In [1]:
import numpy as np
import pandas as pd
import pyexcel
import statsmodels
import quandl

In [2]:
data = [] # used to store the result of pair trading strategy
headers = ['Date','commodity1','commodity2','zscore','signal','status','buy price','sell signal','mtm','pnl','Cointegration test']

data.append(headers)

threshold = 1.75 # limit for z-score

# used in calc of rolling avg and std
start = 80
end = 90

# order status of the preceding data point
prev_status = ""

# mark-to-market a measure of the fair value of accounts
mtm = ""

# buy/sell price

prev_sell_price = ""
prev_buy_price = ""

sell_price = ""
buy_price = ""

sl = -10000 # stop loss
tp = 20000 # take profit

# lot size of data1
n = 5000
# lot size of data2
m = 5000


In [3]:
# this is the code in blueshift for pairs trading
"""
    Title: Pair Trading Strategy Code Template
    Description: The pair trading strategy is implemented after using a
    cointegration test and z-score.
    Dataset: US Equities

    ############################# DISCLAIMER #############################
    This is a strategy template only and should not be
    used for live trading without appropriate backtesting and tweaking of
    the strategy parameters.
    ######################################################################
"""

Problem set:
1. In the pair trading code, what limit is set for the z-score?
2. List every module the pair trading code imports in its first input block.
3. Reproduce the pair trading code from "Dataset: US Equities" to "the strategy parameters.".
The items after this point are separate material with no connection to the pair trading code.

Dataset entries:

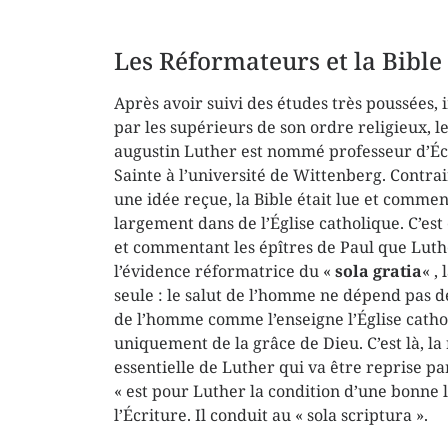
Les Réformateurs et la Bible
Après avoir suivi des études très poussées,
par les supérieurs de son ordre religieux, l
augustin Luther est nommé professeur d’Éc
Sainte à l’université de Wittenberg. Contra
une idée reçue, la Bible était lue et comme
largement dans de l’Église catholique. C’est
et commentant les épîtres de Paul que Luth
l’évidence réformatrice du «
sola gratia
« ,
seule : le salut de l’homme ne dépend pas 
de l’homme comme l’enseigne l’Église catho
uniquement de la grâce de Dieu. C’est là, la
essentielle de Luther qui va être reprise pa
« est pour Luther la condition d’une bonne le
l’Écriture. Il conduit au « sola scriptura ».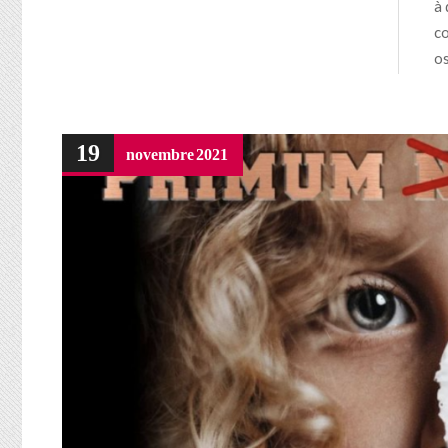
à 
co
os
19
novembre
2021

Answers for each item:
1. 1.75

2. numpy, pandas, pyexcel, statsmodels, quandl

3.
Dataset: US Equities

    ############################# DISCLAIMER #############################
    This is a strategy template only and should not be
    used for live trading without appropriate backtesting and tweaking of
    the strategy parameters.